Every entry is to be transcribed as it stands. Images stay out.
Material provided below:
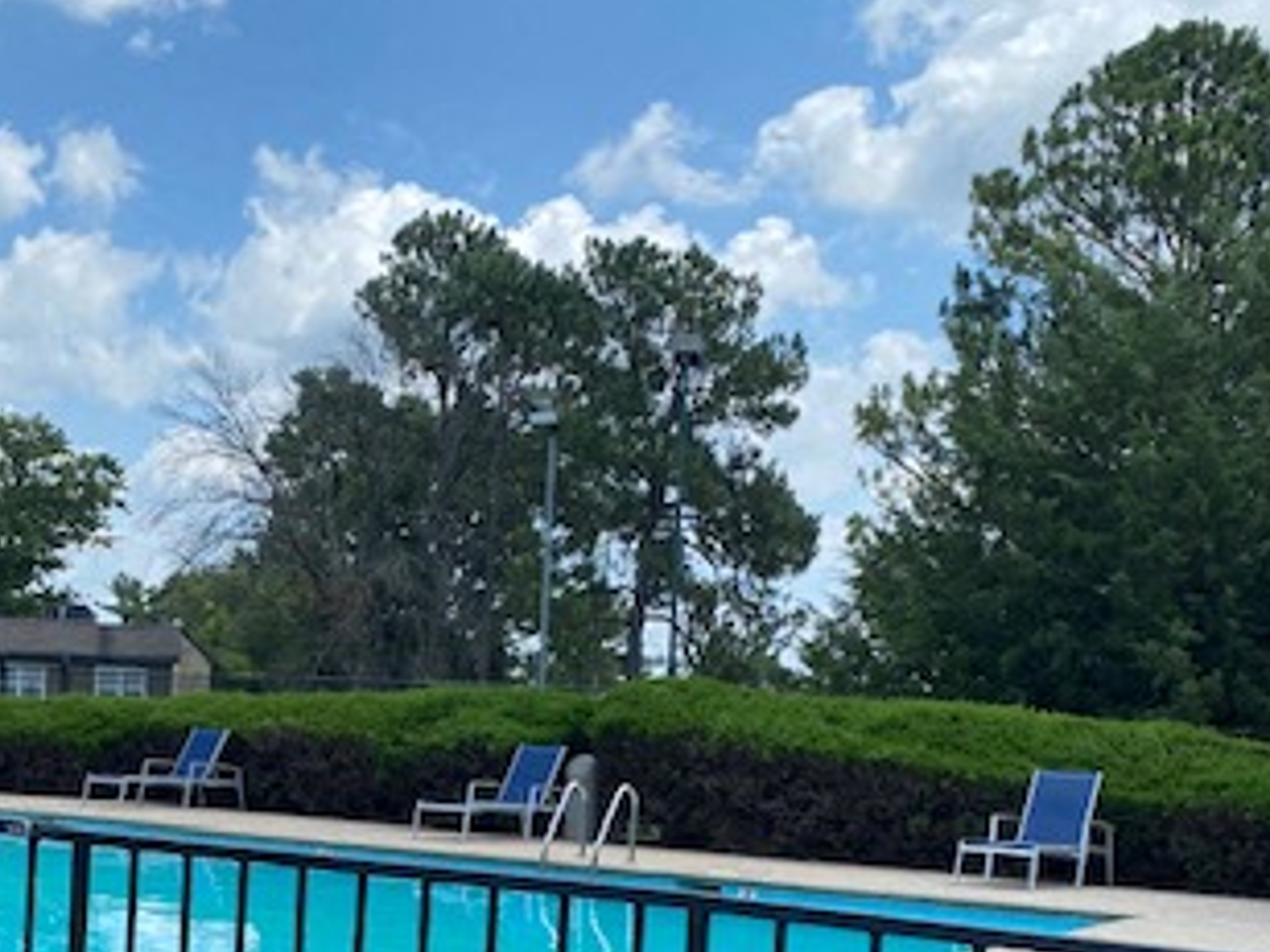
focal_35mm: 54
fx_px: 1981
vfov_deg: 26.3
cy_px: 828
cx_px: 375
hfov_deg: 35.0
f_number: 1.8
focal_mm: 4.25
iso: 32
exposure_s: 1/1927
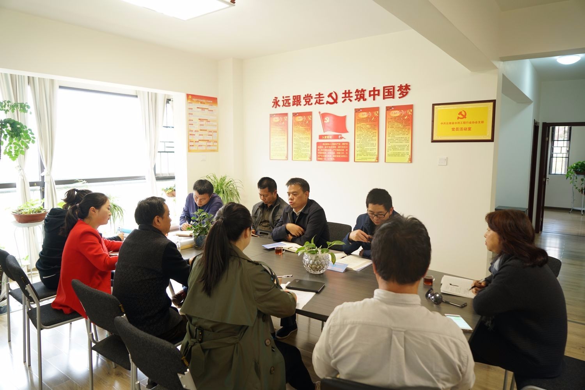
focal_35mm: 24
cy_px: 195
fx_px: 390
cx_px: 292
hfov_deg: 73.7
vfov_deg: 53.1
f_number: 4
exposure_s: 1/40
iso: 640
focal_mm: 24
End of Material provided.
Exercise output:
focal_35mm: 54
fx_px: 1981
vfov_deg: 26.3
cy_px: 828
cx_px: 375
hfov_deg: 35.0
f_number: 1.8
focal_mm: 4.25
iso: 32
exposure_s: 1/1927
focal_35mm: 24
cy_px: 195
fx_px: 390
cx_px: 292
hfov_deg: 73.7
vfov_deg: 53.1
f_number: 4
exposure_s: 1/40
iso: 640
focal_mm: 24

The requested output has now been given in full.